Aftermath & Hope

Aftermath & Hope is a site-responsive audio-visual installation by Dan and Anna Friedman that processes the personal and collective grief following the Bondi tragedy. Anchored in the artists' lived experience as local residents, the work explores the lingering emotional responses to the events. Dan Friedman’s projected visuals blend fragmented landscapes of Bondi with intimate, symbolic imagery such as shattered mosaics and silenced portraiture, to capture the disorientation and fragility of a community grappling with profound loss.

In dialogue with the visual elements, Anna Hirst Friedman’s looped musical composition serves as a gentle, restorative force. Blending acoustic instrumentation like piano and cello with digital textures, the sparse score is built on open fifths to evoke a sense of timelessness and breathing room. Ultimately, the installation offers a quiet sanctuary for the audience, transforming the shock of the event into a shared space for witnessing, reflection, and the gradual process of healing.

Samples of music being developed for the installation. Anna will take these piano motifs and extend them in a full scale electronica work.

Dan Friedman

Dan is an illustrator, digital artist and designer based in Waverley with 20 years experience running his own digital studio. He is influenced in his work by his community and environment, with the beaches at the heart of the community. 

Using a range of multimedia tools to create his art, Dan employs painting and drawing along with cutting edge digital still and motion graphic tools to create visual landscapes that evoke experiences.

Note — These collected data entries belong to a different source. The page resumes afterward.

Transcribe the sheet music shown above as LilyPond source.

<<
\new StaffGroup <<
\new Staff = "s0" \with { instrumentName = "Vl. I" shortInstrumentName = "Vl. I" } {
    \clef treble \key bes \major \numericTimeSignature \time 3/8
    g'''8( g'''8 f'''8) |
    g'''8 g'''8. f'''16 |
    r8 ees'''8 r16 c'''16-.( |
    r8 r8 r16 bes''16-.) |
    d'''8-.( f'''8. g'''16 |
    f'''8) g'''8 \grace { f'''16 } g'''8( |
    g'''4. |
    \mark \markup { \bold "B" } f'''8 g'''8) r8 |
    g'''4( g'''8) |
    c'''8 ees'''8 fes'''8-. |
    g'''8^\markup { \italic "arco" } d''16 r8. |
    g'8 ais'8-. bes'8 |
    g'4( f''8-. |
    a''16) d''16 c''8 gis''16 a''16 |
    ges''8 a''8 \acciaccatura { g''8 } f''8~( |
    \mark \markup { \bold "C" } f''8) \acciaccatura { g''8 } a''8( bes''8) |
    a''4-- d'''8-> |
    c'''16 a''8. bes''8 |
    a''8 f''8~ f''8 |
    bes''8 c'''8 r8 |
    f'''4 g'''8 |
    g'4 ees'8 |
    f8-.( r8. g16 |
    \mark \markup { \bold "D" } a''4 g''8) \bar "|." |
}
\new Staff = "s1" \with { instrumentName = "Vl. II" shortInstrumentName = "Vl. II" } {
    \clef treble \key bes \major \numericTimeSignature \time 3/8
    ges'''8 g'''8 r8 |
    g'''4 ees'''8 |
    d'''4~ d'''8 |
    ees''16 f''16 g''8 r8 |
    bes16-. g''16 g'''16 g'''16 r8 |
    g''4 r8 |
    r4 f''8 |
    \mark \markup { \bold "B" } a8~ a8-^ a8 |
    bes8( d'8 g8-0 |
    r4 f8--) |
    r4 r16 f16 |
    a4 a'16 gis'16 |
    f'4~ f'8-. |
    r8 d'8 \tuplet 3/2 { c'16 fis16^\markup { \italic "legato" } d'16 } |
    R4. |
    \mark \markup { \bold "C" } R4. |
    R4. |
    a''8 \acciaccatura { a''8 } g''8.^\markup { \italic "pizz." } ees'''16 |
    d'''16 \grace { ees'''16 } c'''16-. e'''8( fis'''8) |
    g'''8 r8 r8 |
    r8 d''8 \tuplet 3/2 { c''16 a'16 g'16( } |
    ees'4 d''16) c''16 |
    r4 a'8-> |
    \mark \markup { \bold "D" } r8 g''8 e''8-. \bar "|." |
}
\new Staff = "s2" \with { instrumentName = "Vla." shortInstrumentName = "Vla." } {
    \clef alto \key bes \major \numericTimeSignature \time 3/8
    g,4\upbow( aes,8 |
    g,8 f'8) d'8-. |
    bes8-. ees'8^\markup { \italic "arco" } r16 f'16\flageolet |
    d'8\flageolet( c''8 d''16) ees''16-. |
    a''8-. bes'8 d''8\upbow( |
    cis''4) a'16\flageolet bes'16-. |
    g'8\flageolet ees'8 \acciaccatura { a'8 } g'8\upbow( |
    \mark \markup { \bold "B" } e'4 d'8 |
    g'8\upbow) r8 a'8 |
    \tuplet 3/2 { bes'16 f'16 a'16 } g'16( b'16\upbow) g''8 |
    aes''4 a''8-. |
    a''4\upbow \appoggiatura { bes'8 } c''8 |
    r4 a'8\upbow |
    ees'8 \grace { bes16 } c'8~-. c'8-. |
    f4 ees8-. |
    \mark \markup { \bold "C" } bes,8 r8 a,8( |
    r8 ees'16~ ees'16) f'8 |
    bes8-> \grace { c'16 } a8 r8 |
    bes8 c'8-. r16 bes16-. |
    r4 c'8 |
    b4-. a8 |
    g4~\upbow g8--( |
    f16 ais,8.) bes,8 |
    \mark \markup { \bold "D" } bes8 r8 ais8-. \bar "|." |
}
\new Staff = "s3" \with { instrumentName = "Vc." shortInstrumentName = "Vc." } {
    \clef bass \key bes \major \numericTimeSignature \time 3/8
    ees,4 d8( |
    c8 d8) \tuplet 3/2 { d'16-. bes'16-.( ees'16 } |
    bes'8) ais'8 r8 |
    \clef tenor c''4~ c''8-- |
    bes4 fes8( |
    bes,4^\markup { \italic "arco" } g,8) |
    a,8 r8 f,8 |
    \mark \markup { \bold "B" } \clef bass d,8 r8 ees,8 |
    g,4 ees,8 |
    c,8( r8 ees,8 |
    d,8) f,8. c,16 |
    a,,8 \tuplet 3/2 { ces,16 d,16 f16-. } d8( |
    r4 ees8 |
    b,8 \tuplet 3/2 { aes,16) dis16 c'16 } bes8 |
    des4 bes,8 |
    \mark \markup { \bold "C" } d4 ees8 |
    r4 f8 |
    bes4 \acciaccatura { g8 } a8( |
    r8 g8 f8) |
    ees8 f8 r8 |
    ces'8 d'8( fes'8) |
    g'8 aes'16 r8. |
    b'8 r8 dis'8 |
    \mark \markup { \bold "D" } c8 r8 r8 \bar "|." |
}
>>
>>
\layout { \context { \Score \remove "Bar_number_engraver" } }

In this series, he draws upon symbols of transformation, such as the much loved Bondi mosaic tiles shattered, with a sign of new life and hope sprouting from within.

Anna Hirst Friedman

Anna Hirst Friedman is a commissioned Australian composer and producer whose collaborative song cycle The Fire Always Says Yes, with librettist Jessica Chapnik Kahn, recently received its world premiere at the Sydney Opera House. Since returning to composing in 2023, Anna has achieved numerous successes.

In 2024, she won the Sydney Jewish Museum Musical Portrait Prize for a work about Rabbi Ninio, which was later re-transcribed for her Silver Jubilee event. She has since created several new works, including Amidah A Silent Prayer, premiered at the Goethe-Institut following a grant from Shalom Collective.

Anna was a runner-up in the inaugural Nexas String Quartet Saxophone Quartet Competition in 2025, and in January 2026, she recorded this work. Her choral work MADRE, words by Jessica Chapnik Kahn, was featured at TEDx Sydney in 2025 at the City Recital Hall and premiered at a Poetica event hosted by Woollahra Council.

2026 continues to mark a period of growth and recognition. Anna has been selected to compose new works for Chorus Ecclesiae and is collaborating with Spanish percussionist David Moliner to premiere her works in Germany and Spain.